Task directions:
Word for word, print all of the lines below.

Dataset records:
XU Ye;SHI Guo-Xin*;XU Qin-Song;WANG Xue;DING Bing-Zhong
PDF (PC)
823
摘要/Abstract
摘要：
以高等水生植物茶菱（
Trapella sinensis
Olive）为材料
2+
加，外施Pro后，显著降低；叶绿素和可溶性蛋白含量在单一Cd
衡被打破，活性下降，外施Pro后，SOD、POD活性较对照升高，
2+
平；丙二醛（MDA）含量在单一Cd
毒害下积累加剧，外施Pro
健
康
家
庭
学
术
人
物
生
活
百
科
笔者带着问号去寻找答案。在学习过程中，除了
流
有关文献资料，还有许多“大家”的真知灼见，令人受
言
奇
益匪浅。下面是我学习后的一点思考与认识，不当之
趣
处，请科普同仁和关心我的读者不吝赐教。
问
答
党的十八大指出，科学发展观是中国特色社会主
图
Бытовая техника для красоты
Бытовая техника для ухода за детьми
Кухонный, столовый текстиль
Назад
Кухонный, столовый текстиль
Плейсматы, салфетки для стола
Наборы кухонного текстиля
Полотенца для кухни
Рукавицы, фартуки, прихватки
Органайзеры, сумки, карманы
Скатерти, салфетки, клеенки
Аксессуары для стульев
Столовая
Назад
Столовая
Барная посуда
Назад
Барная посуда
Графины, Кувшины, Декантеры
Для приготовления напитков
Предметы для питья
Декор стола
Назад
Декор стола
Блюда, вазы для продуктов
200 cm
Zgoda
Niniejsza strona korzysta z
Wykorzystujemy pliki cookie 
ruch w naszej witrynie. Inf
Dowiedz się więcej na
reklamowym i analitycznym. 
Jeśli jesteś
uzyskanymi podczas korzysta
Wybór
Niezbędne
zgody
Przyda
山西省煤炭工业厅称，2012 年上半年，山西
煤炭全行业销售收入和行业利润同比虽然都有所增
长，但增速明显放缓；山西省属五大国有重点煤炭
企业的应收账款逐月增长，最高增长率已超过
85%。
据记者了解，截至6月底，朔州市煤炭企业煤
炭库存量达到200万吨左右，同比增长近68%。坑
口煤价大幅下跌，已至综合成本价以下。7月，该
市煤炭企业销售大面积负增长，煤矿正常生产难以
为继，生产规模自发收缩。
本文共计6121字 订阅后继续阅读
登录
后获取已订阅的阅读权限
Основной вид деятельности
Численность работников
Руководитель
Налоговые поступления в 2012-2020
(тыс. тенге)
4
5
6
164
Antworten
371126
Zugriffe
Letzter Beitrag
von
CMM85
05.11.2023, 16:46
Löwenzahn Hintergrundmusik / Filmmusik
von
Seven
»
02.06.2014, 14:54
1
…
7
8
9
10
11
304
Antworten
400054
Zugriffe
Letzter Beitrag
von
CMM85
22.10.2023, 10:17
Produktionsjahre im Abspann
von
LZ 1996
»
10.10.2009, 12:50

The answer:
XU Ye;SHI Guo-Xin*;XU Qin-Song;WANG Xue;DING Bing-Zhong
PDF (PC)
823
摘要/Abstract
摘要：
以高等水生植物茶菱（
Trapella sinensis
Olive）为材料
2+
加，外施Pro后，显著降低；叶绿素和可溶性蛋白含量在单一Cd
衡被打破，活性下降，外施Pro后，SOD、POD活性较对照升高，
2+
平；丙二醛（MDA）含量在单一Cd
毒害下积累加剧，外施Pro
健
康
家
庭
学
术
人
物
生
活
百
科
笔者带着问号去寻找答案。在学习过程中，除了
流
有关文献资料，还有许多“大家”的真知灼见，令人受
言
奇
益匪浅。下面是我学习后的一点思考与认识，不当之
趣
处，请科普同仁和关心我的读者不吝赐教。
问
答
党的十八大指出，科学发展观是中国特色社会主
图
Бытовая техника для красоты
Бытовая техника для ухода за детьми
Кухонный, столовый текстиль
Назад
Кухонный, столовый текстиль
Плейсматы, салфетки для стола
Наборы кухонного текстиля
Полотенца для кухни
Рукавицы, фартуки, прихватки
Органайзеры, сумки, карманы
Скатерти, салфетки, клеенки
Аксессуары для стульев
Столовая
Назад
Столовая
Барная посуда
Назад
Барная посуда
Графины, Кувшины, Декантеры
Для приготовления напитков
Предметы для питья
Декор стола
Назад
Декор стола
Блюда, вазы для продуктов
200 cm
Zgoda
Niniejsza strona korzysta z
Wykorzystujemy pliki cookie 
ruch w naszej witrynie. Inf
Dowiedz się więcej na
reklamowym i analitycznym. 
Jeśli jesteś
uzyskanymi podczas korzysta
Wybór
Niezbędne
zgody
Przyda
山西省煤炭工业厅称，2012 年上半年，山西
煤炭全行业销售收入和行业利润同比虽然都有所增
长，但增速明显放缓；山西省属五大国有重点煤炭
企业的应收账款逐月增长，最高增长率已超过
85%。
据记者了解，截至6月底，朔州市煤炭企业煤
炭库存量达到200万吨左右，同比增长近68%。坑
口煤价大幅下跌，已至综合成本价以下。7月，该
市煤炭企业销售大面积负增长，煤矿正常生产难以
为继，生产规模自发收缩。
本文共计6121字 订阅后继续阅读
登录
后获取已订阅的阅读权限
Основной вид деятельности
Численность работников
Руководитель
Налоговые поступления в 2012-2020
(тыс. тенге)
4
5
6
164
Antworten
371126
Zugriffe
Letzter Beitrag
von
CMM85
05.11.2023, 16:46
Löwenzahn Hintergrundmusik / Filmmusik
von
Seven
»
02.06.2014, 14:54
1
…
7
8
9
10
11
304
Antworten
400054
Zugriffe
Letzter Beitrag
von
CMM85
22.10.2023, 10:17
Produktionsjahre im Abspann
von
LZ 1996
»
10.10.2009, 12:50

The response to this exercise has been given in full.